EXTRAIT:
○ ○ ○

Gérard Desarthe nous explique pourquoi il a choisi de monter Britannicus.

Article mis en ligne le septembre 2008
dernière modification le 26 septembre 2008

par Rosine SCHAUTZ

Retour en Suisse romande pour Gérard Desarthe, metteur en scène d’un Britannicus que l’on pourra voir au théâtre Pitoëff dans une production du Théâtre de Poche. Entretien.

Pourquoi monter aujourd’hui Britannicus ? La langue ? Le son de la pièce ? Son écho dans le monde contemporain ? Quelle est l’idée qui a présidé ?

○ ○ ○

LIGNES DE DONNÉES:

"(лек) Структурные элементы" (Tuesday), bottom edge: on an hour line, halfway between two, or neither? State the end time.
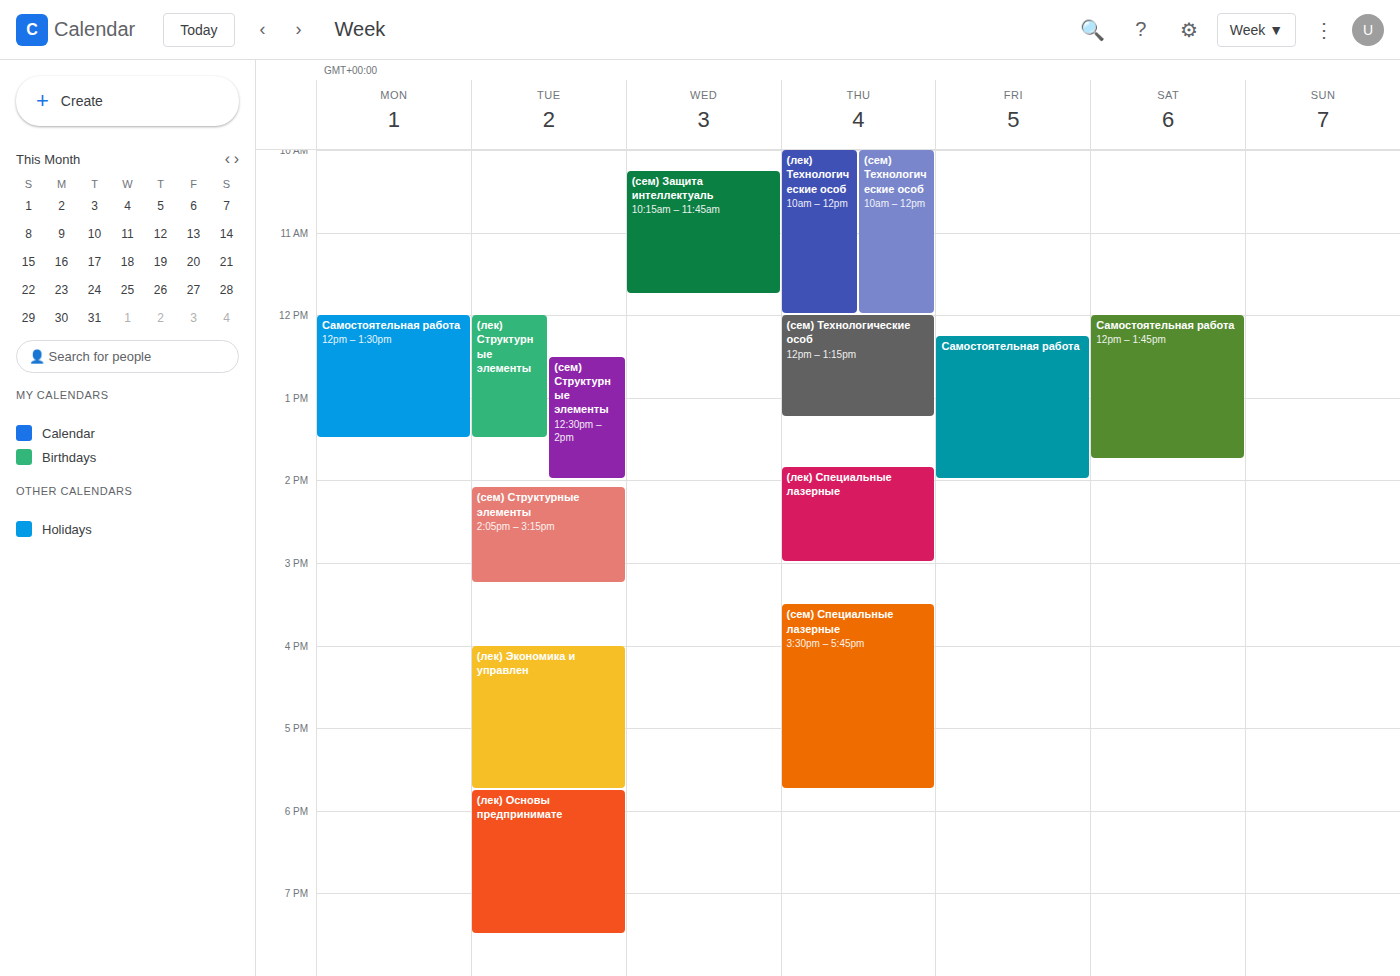
1:30 PM -- halfway between the 1 PM and 2 PM lines.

○ ○ ○

Selon l'extrait, à quel titre Gérard Desarthe revient-il en Suisse romande, et où pourra-t-on voir son travail ?

CORRIGÉ:
Gérard Desarthe revient en Suisse romande comme metteur en scène d'un Britannicus. On pourra voir ce spectacle au théâtre Pitoëff, dans une production du Théâtre de Poche.